I just feel that if the realtor and seller sees that you are in a hurry the price will go up. You can probably rent a piso for a year for this delta. Then if you find the perfect house after six months, just buy it and eat the last six months of the lease.

Twelve years ago, my wife and I bought a place in her hometown of Oviedo. We knew exactly the neighborhood we wanted to live in since her mother lived there along with my wife´s five siblings and the church we were married in. Even having all these things going for us, it took us a year to find the right place.


----------



## RickES (Jan 26, 2021)

timwip said:


> I just feel that if the realtor and seller sees that you are in a hurry the price will go up. You can probably rent a piso for a year for this delta.
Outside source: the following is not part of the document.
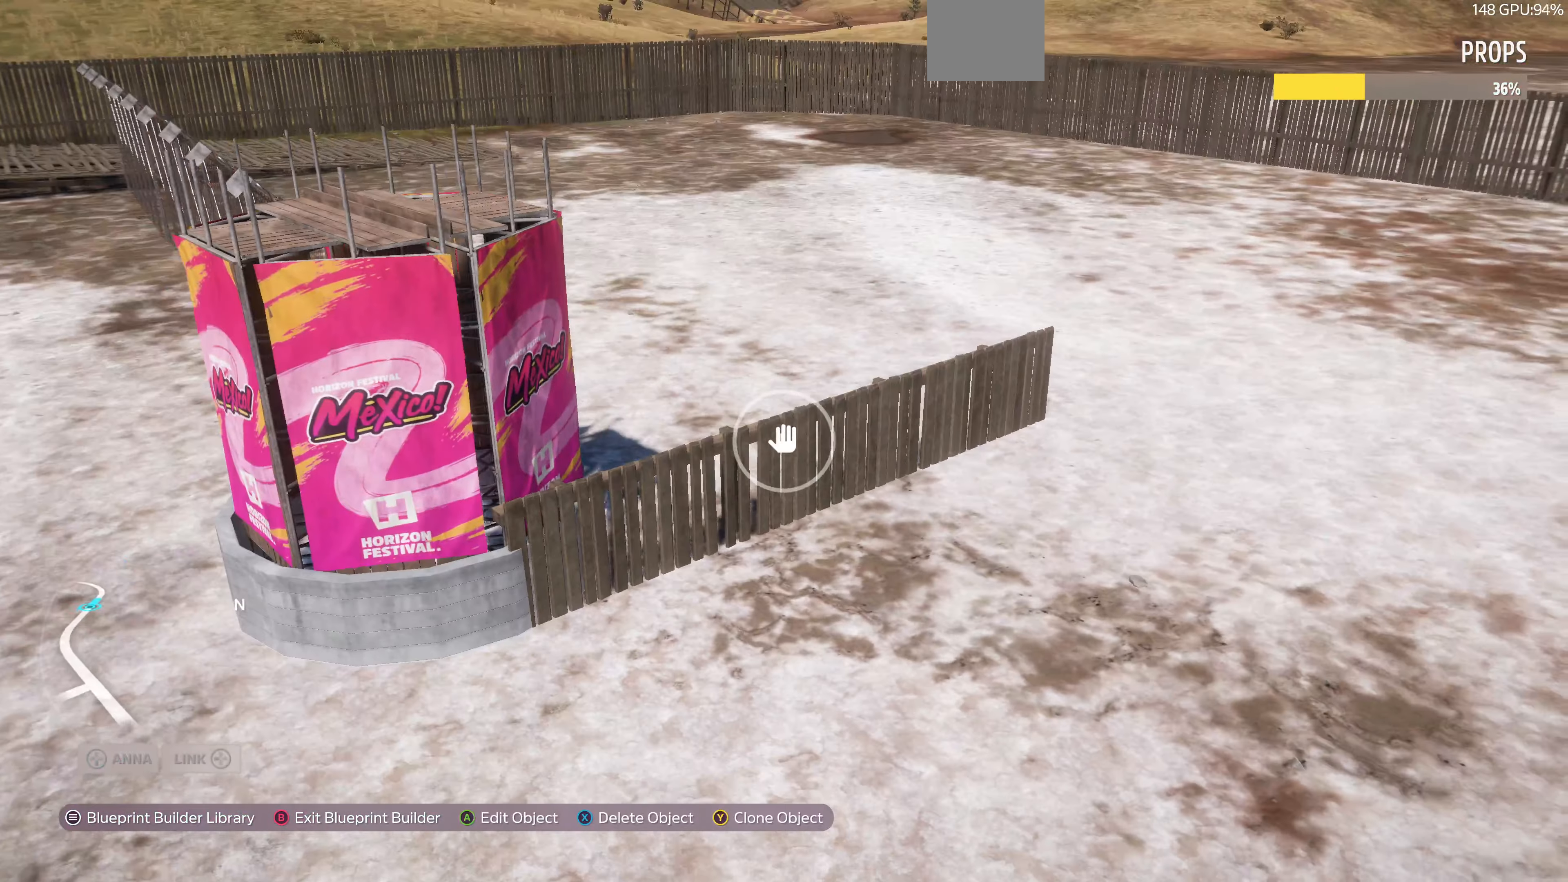
{"buttons": [], "left_stick": "center", "right_stick": "center", "events": [[133, "CROSS", "down"], [233, "CROSS", "up"], [400, "DPAD_UP", "down"], [500, "DPAD_UP", "up"]]}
Then if you find the perfect house after six months, just buy it and eat the last six months of the lease.
> 
> Twelve years ago, my wife and I bought a place in her hometown of Oviedo. We knew exactly the neighborhood we wanted to live in since her mother lived there along with my wife´s five siblings and the church we were married in. Even having all these things going for us, it took us a year to find the right place.
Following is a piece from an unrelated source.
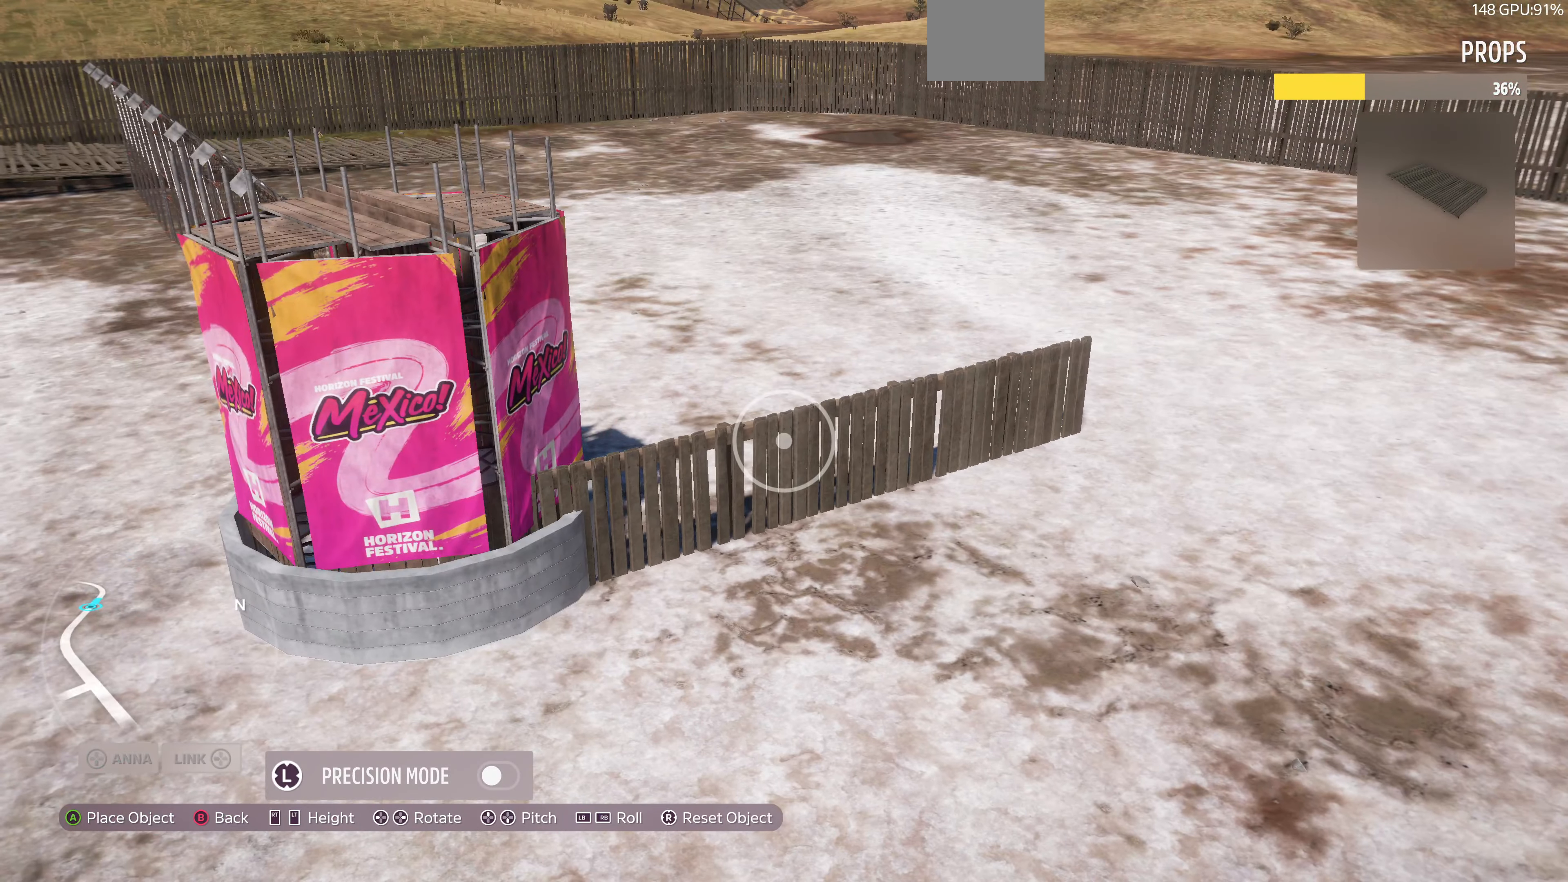
{"buttons": [], "left_stick": "center", "right_stick": "center", "events": [[67, "left_stick", "down-right"], [400, "left_stick", "center"]]}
All fair points -- I appreciate the background and perspective. At the end of the day this may be what we end up doing. We know we have to keep our options open with a move like this, but still hold out hope of finding the perfect place at a good price and a smooth purchase and transition.


----------



## CltFlyboy (Feb 11, 2020)

RickES said:


> Any idea of who/which admin we would need to start a conversation with about this?


Not offhand, sorry. Maybe one can chime in here...


----------



## xabiaxica (Jun 23, 2009)

CltFlyboy said:


> Not offhand, sorry. Maybe one can chime in here...


I have passed on the request to the forum owners.


----------



## CltFlyboy (Feb 11, 2020)

xabiaxica said:


> I have passed on the request to the forum owners.


Thanks Xabiaxica!!! ❤


----------